エリートな先輩の愛情を独り占め!?

俺は鞄をソファの脇に置いてソファに腰を下ろし、ふう、と深いため息をついた。知佳はそんな俺を見て、心配そうにちょこんと隣に座った。

「仕事、忙しいの?」
「ああ、まあ……でも山場は乗り越えたよ」
「あんまり無理し過ぎないでね」
「ありがとな、知佳……」

俺はそっと知佳の頭を撫でて微笑んだが、胸の内では罪悪感でいっぱいだった。
知佳は、俺の大切な恋人だ。
院生時代から付き合っていたこと、初めて同棲した恋人ということもあり、歴代の恋人の中で一番情もある。

「今度の記念日、どこへ行こうか」
知佳が寂しげな表情をしていたので、俺は咄嗟に彼女のテンションが上がりそうな話題を持ちかけた。

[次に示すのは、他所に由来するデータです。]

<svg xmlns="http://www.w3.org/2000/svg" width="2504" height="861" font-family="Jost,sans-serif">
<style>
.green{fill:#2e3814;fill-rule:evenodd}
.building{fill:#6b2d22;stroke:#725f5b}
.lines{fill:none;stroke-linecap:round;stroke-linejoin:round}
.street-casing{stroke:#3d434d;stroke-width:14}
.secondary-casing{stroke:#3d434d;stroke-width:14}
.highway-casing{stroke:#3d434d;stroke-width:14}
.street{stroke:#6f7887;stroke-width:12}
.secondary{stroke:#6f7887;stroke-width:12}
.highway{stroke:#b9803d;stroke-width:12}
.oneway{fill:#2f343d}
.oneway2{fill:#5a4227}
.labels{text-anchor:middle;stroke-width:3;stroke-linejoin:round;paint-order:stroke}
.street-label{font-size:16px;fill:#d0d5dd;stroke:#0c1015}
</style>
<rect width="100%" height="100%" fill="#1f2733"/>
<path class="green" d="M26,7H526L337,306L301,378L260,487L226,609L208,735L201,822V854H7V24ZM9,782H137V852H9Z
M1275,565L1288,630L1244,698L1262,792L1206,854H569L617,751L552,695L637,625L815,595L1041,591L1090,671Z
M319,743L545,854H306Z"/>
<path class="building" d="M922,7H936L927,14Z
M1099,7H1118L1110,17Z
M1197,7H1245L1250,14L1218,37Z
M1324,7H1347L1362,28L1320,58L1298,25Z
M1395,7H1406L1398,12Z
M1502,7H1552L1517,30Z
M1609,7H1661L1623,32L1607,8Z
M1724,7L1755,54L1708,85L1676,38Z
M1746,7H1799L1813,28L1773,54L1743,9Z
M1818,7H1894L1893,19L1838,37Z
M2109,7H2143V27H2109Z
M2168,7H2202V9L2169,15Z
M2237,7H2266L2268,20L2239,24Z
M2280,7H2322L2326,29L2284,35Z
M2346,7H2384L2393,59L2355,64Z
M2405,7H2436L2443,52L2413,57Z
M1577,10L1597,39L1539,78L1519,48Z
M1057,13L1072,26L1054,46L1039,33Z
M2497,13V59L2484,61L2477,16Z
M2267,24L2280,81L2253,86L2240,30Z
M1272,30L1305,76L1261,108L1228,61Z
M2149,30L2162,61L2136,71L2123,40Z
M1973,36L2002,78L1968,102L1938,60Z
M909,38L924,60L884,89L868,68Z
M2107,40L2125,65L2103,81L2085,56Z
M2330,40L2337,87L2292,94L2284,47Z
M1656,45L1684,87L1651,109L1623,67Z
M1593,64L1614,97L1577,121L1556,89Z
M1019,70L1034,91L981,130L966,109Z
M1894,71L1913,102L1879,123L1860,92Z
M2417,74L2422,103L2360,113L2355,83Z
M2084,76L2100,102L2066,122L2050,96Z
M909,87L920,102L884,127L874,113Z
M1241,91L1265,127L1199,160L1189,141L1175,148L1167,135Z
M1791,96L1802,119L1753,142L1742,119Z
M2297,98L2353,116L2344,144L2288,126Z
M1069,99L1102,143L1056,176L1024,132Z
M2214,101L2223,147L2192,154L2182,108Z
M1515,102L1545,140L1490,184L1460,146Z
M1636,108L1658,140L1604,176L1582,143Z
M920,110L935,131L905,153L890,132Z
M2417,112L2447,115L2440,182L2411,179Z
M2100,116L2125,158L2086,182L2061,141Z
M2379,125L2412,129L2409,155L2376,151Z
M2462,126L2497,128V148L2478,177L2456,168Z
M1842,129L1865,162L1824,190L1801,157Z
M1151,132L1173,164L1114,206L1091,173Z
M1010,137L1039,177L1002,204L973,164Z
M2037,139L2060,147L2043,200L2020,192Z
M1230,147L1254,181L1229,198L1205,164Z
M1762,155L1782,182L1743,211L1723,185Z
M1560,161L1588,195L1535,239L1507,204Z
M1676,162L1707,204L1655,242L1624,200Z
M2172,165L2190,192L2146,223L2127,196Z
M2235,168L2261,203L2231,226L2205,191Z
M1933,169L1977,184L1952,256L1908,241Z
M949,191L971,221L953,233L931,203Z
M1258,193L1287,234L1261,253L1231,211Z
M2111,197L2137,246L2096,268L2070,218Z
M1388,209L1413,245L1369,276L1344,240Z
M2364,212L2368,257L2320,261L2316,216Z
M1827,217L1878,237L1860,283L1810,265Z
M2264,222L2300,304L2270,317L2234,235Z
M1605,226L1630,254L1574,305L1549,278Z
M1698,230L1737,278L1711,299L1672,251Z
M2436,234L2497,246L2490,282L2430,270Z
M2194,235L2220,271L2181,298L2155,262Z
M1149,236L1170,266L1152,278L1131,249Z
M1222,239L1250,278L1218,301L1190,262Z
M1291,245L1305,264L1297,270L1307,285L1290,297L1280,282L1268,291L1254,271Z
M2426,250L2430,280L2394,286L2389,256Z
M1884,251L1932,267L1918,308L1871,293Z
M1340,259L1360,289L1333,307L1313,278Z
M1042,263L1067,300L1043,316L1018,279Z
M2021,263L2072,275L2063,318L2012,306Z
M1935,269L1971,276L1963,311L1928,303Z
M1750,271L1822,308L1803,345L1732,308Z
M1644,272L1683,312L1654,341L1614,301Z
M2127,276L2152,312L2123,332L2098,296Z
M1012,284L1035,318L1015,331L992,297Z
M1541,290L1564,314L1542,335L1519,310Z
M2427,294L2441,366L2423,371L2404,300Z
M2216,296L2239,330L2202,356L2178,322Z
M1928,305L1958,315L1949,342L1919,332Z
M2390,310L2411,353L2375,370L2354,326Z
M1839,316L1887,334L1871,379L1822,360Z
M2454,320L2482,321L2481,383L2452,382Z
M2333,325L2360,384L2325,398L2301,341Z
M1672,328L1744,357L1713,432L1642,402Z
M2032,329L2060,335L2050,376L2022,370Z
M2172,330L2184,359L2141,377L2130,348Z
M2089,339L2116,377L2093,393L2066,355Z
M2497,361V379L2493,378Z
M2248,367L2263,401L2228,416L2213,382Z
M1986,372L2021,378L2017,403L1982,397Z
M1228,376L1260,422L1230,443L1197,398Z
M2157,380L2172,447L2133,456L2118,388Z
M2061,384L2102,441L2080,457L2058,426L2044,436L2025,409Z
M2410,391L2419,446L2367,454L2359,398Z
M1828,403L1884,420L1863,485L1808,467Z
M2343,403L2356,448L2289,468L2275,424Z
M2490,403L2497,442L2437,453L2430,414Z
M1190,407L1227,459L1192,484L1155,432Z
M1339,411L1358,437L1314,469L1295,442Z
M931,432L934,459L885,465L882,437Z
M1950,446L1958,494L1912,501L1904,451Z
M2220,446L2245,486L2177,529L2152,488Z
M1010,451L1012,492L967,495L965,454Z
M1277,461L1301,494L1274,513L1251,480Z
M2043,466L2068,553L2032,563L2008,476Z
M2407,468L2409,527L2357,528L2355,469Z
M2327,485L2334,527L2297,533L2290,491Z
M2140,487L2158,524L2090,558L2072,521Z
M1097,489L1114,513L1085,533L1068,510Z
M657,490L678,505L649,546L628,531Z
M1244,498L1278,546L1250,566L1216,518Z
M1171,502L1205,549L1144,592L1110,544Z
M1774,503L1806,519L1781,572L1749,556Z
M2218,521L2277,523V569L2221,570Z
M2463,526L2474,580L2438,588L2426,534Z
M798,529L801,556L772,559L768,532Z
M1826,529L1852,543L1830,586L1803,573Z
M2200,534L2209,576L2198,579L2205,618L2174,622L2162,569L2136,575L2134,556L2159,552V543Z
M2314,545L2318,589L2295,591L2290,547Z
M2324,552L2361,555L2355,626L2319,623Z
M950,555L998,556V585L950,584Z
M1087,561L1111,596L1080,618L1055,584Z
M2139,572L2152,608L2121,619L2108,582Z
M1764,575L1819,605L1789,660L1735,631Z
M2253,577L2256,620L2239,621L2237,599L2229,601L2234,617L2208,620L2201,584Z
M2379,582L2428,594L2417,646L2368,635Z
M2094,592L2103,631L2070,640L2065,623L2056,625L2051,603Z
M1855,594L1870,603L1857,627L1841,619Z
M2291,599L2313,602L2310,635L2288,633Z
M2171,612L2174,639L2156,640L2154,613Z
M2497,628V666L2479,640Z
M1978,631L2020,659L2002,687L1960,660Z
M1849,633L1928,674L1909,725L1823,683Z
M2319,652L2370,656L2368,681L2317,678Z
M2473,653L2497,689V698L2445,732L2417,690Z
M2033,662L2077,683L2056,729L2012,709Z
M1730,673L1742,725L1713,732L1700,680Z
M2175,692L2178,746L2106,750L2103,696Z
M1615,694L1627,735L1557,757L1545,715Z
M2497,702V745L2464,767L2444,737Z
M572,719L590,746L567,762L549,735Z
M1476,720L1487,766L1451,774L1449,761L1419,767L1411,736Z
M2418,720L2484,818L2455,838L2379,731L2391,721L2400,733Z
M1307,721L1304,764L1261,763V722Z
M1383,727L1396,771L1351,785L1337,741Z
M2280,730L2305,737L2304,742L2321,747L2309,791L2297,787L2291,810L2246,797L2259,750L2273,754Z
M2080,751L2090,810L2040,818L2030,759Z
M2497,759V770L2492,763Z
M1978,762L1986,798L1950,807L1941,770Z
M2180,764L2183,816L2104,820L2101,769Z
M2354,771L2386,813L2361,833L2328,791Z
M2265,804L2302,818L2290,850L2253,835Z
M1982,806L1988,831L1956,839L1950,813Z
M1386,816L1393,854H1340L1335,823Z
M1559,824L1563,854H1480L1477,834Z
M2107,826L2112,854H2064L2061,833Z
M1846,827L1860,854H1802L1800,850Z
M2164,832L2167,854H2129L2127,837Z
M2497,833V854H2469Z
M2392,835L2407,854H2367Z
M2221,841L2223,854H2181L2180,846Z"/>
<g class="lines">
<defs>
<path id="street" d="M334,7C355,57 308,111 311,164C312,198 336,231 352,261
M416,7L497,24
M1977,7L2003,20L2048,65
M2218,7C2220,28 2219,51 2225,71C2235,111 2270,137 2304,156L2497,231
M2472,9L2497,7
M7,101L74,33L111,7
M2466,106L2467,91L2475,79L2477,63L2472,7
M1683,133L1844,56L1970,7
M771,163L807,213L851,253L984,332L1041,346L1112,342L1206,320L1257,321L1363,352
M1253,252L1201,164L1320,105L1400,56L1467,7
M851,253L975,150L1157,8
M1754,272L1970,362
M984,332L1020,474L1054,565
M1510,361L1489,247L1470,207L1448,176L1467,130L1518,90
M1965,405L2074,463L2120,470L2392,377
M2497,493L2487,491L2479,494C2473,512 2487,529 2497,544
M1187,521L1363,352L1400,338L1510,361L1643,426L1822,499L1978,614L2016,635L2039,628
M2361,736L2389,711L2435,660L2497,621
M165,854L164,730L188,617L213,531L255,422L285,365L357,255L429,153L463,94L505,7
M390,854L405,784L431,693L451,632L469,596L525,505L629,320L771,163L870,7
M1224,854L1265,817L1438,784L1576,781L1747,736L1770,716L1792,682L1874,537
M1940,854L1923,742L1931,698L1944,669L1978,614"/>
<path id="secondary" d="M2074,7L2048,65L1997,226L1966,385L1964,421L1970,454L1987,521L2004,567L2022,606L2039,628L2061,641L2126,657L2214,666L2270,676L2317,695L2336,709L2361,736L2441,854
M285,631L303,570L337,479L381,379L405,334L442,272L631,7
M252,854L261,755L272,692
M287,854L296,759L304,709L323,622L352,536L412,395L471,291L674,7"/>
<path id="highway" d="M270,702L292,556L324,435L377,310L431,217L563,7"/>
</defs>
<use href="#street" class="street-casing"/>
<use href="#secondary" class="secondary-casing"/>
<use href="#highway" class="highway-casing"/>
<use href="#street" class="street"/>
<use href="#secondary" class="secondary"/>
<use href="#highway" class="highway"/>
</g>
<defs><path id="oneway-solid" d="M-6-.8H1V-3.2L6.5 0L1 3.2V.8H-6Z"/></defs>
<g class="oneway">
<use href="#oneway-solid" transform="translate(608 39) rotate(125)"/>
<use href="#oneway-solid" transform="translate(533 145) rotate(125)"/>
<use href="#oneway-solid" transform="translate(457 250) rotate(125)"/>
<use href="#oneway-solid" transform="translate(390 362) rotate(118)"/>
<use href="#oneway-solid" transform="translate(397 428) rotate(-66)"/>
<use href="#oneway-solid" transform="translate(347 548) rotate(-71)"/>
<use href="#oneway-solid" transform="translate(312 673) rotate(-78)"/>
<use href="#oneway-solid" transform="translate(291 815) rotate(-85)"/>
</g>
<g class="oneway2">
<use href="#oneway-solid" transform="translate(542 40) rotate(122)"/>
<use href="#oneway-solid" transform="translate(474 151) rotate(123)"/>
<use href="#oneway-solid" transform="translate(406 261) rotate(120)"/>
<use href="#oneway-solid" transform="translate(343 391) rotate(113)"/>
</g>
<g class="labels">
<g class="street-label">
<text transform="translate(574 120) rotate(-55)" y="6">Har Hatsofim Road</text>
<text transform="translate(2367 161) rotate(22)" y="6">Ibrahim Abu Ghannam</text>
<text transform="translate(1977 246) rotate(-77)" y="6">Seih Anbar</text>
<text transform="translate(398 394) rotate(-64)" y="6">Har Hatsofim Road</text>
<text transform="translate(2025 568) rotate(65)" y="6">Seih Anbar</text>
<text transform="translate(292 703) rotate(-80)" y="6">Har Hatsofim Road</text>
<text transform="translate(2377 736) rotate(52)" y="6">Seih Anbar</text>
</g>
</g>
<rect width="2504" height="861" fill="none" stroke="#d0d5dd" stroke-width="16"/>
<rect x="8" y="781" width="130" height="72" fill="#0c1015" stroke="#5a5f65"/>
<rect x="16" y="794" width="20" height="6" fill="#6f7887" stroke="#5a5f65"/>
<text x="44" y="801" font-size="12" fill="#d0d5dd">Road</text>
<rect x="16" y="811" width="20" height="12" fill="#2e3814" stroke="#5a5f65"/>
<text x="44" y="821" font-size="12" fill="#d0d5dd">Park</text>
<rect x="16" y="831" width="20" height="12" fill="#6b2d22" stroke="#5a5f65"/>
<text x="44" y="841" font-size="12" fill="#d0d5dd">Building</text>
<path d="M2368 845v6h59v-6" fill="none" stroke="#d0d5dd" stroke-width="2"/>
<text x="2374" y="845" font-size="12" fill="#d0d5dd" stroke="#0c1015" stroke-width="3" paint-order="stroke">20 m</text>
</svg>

知佳はわかりやすくパッと顔を輝かせ、指おりながら候補を伝えた。
「えっとねー、折角運よく土日だから温泉旅行とか行きたいなー。ああでもひたすらグルメ旅もいいし、アクティブな旅行でもいい」
「分かった、知佳が喜びそうなプラン考えておくよ」
……最低だな、俺は。
彼女への罪悪感よりも先に、タマへの信頼を失ってしまったことを不安に思った。

知佳は、ヒステリックになりやすいところ以外は、院生時代と全く変わらなくて明るい。
彼女の感情の起伏が激しくなりだしたのは、明らかにお互いが社会人になってからの話だ。
「……ハチ君、この前はわがまま言い過ぎてごめんね。知佳もう少し我慢できるよう頑張るから……」
「俺こそ怒鳴ったりしてごめん、少し疲れてたみたいだ」
「ハチ君好きだよ……」
好きだよ、と言われて、罪悪感で胸がチクリと痛んだ。